Since the soybean aphids' arrival in Iowa, many growers have observed that soybean aphid outbreaks vary across different varieties of soybeans. As mentioned in earlier articles within this special edition, several factors can influence soybean aphid population growth (plant health, predators, overwintering success). Adding to the factors that influence aphid population growth is variation in soybean aphid response to different varieties of soybeans, but the source of this variation is unclear. Typically, external features like leaf hairs or internal factors that contribute to aphid feeding (antibiosis) can influence how well an aphid population grows on a given plant. And recently, plant breeders at the University of Illinois have identified resistance within the soybean germplasm. This resistance has been shown to have a dramatic impact on aphid growth, nearly preventing aphids from surviving on plants with this trait. It may be several years before this resistance is made available to growers.

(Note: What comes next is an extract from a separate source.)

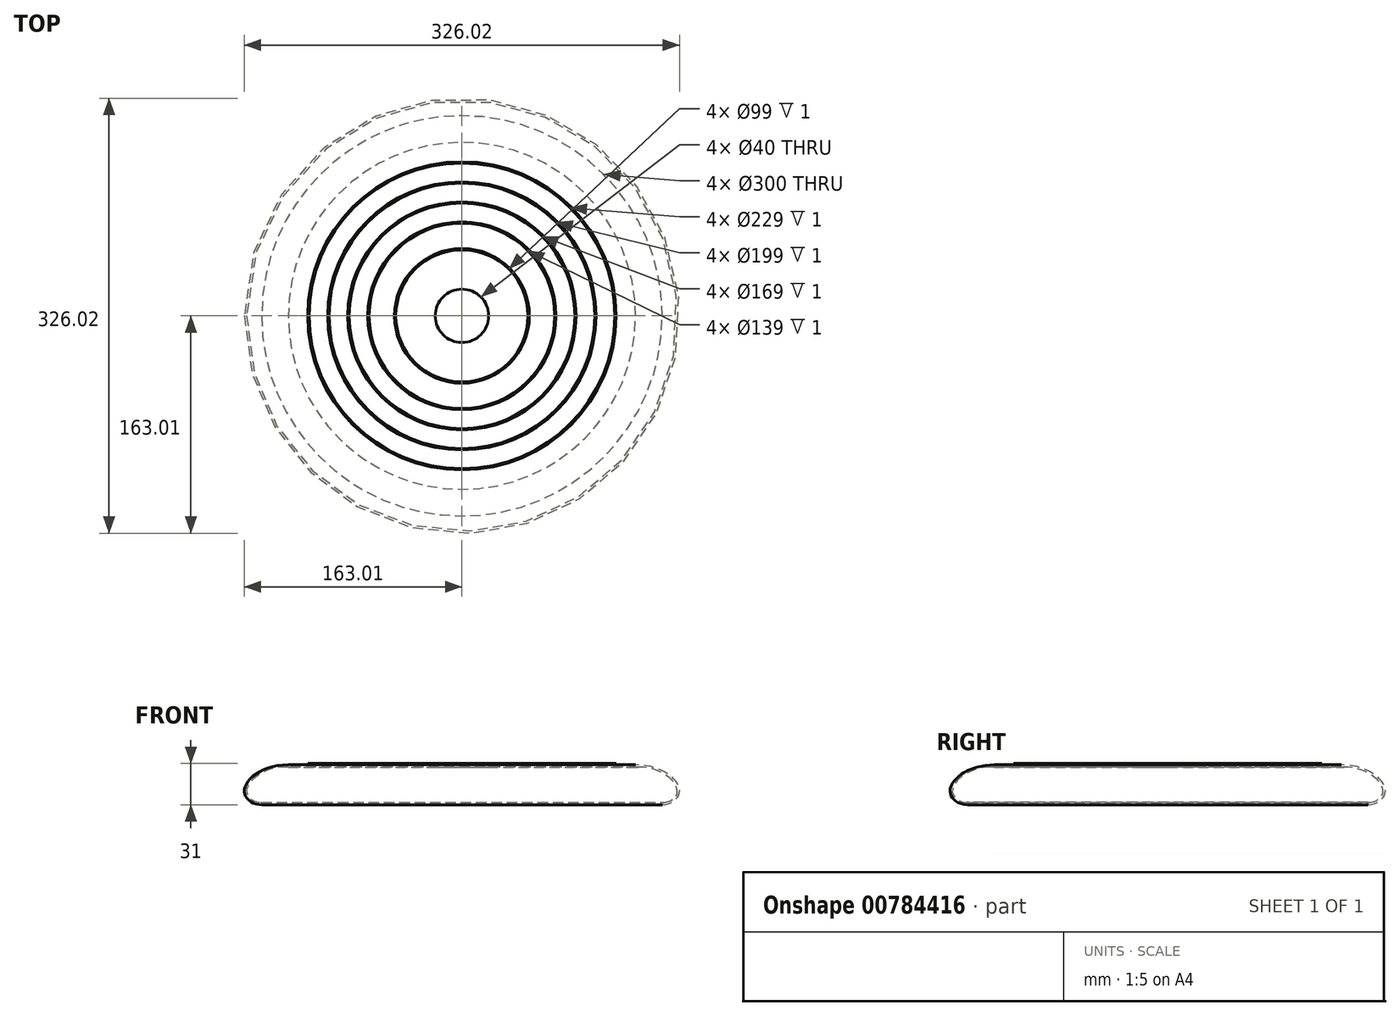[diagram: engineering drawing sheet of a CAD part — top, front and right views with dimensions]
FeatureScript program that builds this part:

In the meantime, some seed companies have begun characterizing the variation in aphid response to their soybean varieties. Currently, full resistance--complete prevention of soybean aphid feeding and survival--is not available in commercial soybean varieties. However, varying degrees of antibiosis may be present. Antibiosis is defined as a form of host plant resistance that impairs the ability of the insect to feed and reproduce. Although the goal of a plant breeder may be to completely prevent an insect's growth on a resistant variety, intermediate levels of antibiosis may help slow and prevent an insect from developing into a population that can reduce yields.
If you select a variety that is advertised as having antibiosis against soybean aphids, be aware of a couple of issues. First, soybean aphids may still be found on these plants. Compared to other varieties, the growth of soybean aphid populations may not be as great, but do not be surprised to find aphids on these plants. Finding aphids on these varieties does not mean that they don't work. Antibiosis can lower aphid populations without keeping them completely off the plant.
Second, little data exist on how well these varieties hold up under field conditions. Researchers at Kansas State University have identified several levels of antibiosis in commercial varieties; however, their screening is done in a greenhouse at early vegetative stages of soybean growth. I am not aware of field-level data comparing susceptible with full or even partially resistant varieties.
So, should one invest in varieties of soybeans advertised as resistant to soybean aphids? One should evaluate the data and costs before making such a decision. Assuming the maturity group and other agronomic factors are appropriate for your field (SCN resistance, chlorosis response, etc.) and if the costs are equivalent, I would encourage the consideration of even partially resistant varieties. Managing soybean aphids will require multiple tactics--there will be no single silver bullet. Incorporating varieties that can slow soybean aphid population growth may improve upon other factors like the existing impact of insect predators. Going into the 2006 growing season, it is unlikely that any variety can be selected that will not have to be scouted as well. But it would be nice to have a pleasant surprise come late July and August instead of honeydew encrusted plants from thousands of aphids.
Soybean aphids suck sap from the plant, which drops onto leaves as honeydew. Black sooty mold often grows on the honeydew and discolors the plant.